Introduction to Manager App

In many production environments, it is very useful to have the capability to deploy a new web application, or undeploy an existing one, without having to shut down and restart the entire container. In addition, you can request an existing application to reload itself, even if you have not declared it to be reloadable in the Tomcat server configuration file.

To support these capabilities, Tomcat includes a web application (installed by default on context path /manager) that supports the following functions:

  • Deploy a new web application from the uploaded contents of a WAR file.
  • Deploy a new web application, on a specified context path, from the server file system.
  • List the currently deployed web applications, as well as the sessions that are currently active for those web apps.
  • Reload an existing web application, to reflect changes in the contents of /WEB-INF/classes or /WEB-INF/lib.
  • List the OS and JVM property values.
  • List the available global JNDI resources, for use in deployment tools that are preparing <ResourceLink>elements nested in a <Context> deployment description.
  • Start a stopped application (thus making it available again).
  • Stop an existing application (so that it becomes unavailable), but do not undeploy it.
  • Undeploy a deployed web application and delete its document base directory (unless it was deployed from file system).
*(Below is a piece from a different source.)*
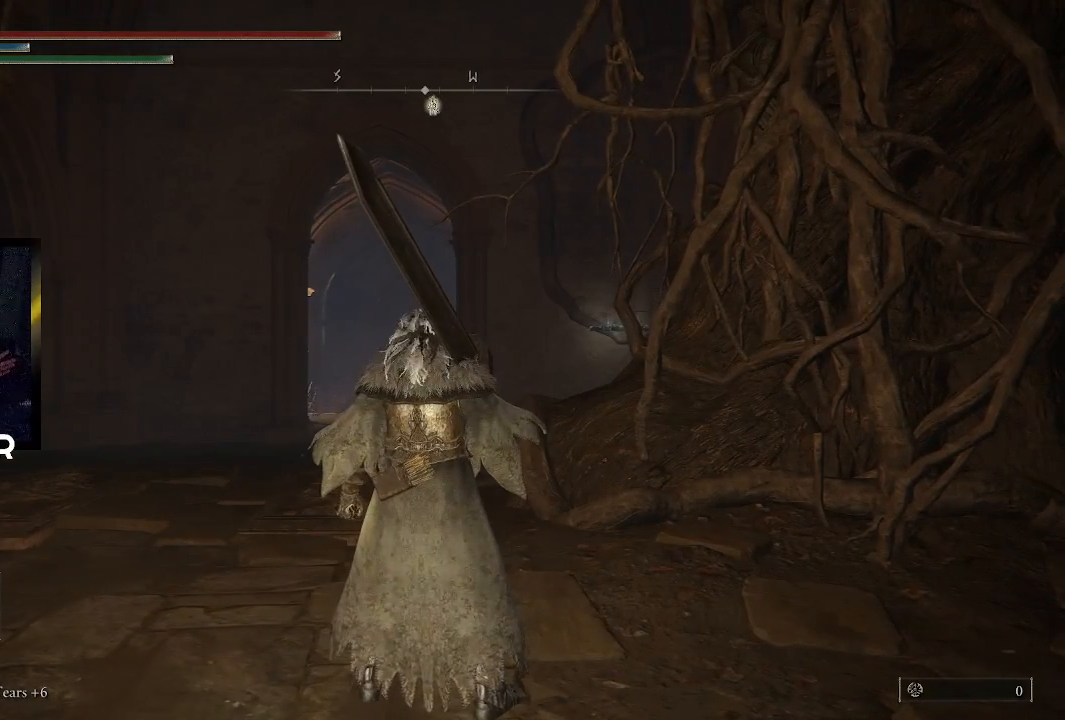
{"buttons": [], "left_stick": "center", "right_stick": "center", "events": []}
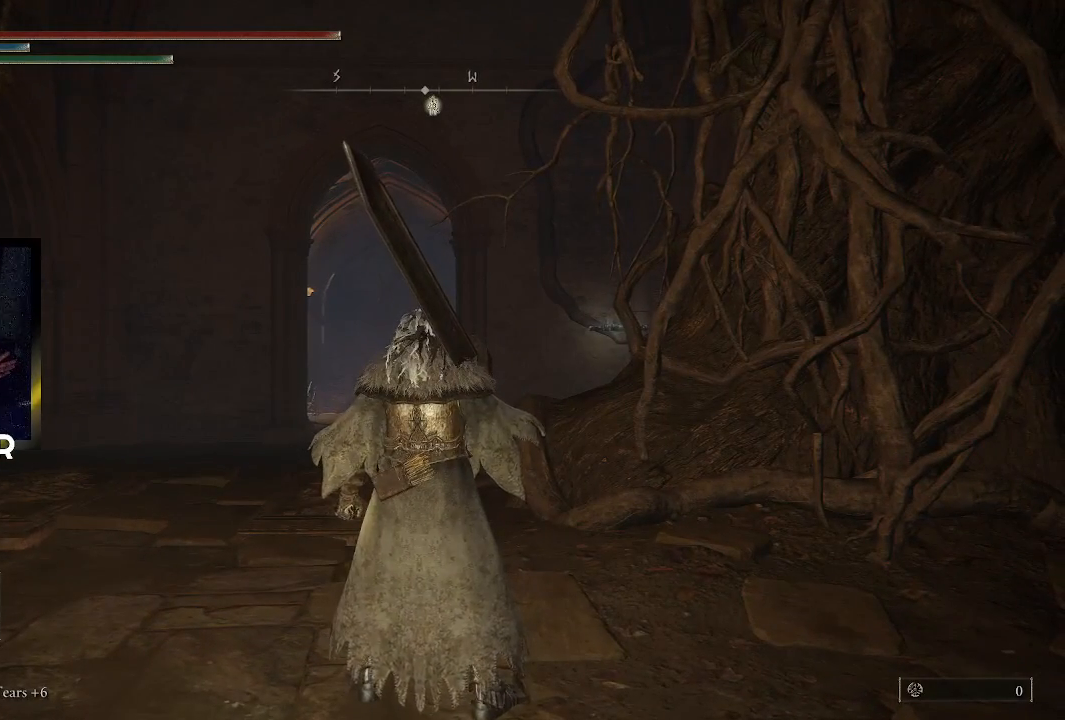
{"buttons": [], "left_stick": "center", "right_stick": "center", "events": []}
A default Tomcat installation includes the Manager. To add an instance of the Manager web application Contextto a new host install the manager.xml context configuration file in the$CATALINA_BASE/conf/[enginename]/[hostname] folder. Here is an example:

<Context privileged=”true” antiResourceLocking=”false”

 

docBase=”${catalina.home}/webapps/manager”>

<Valve className=”org.apache.catalina.valves.RemoteAddrValve”

allow=”127\.0\.0\.1″ />

</Context>

If you have Tomcat configured to support multiple virtual hosts (websites) you would need to configure a Manager for each.

There are three ways to use the Manager web application.

  • As an application with a user interface you use in your browser. Here is an example URL where you can replace localhost with your website host name: http://localhost/manager/html/ .
  • A minimal version using HTTP requests only which is suitable for use by scripts setup by system administrators. Commands are given as part of the request URI, and responses are in the form of simple text that can be easily parsed and processed.
  • A convenient set of task definitions for the Ant (version 1.4 or later) build tool.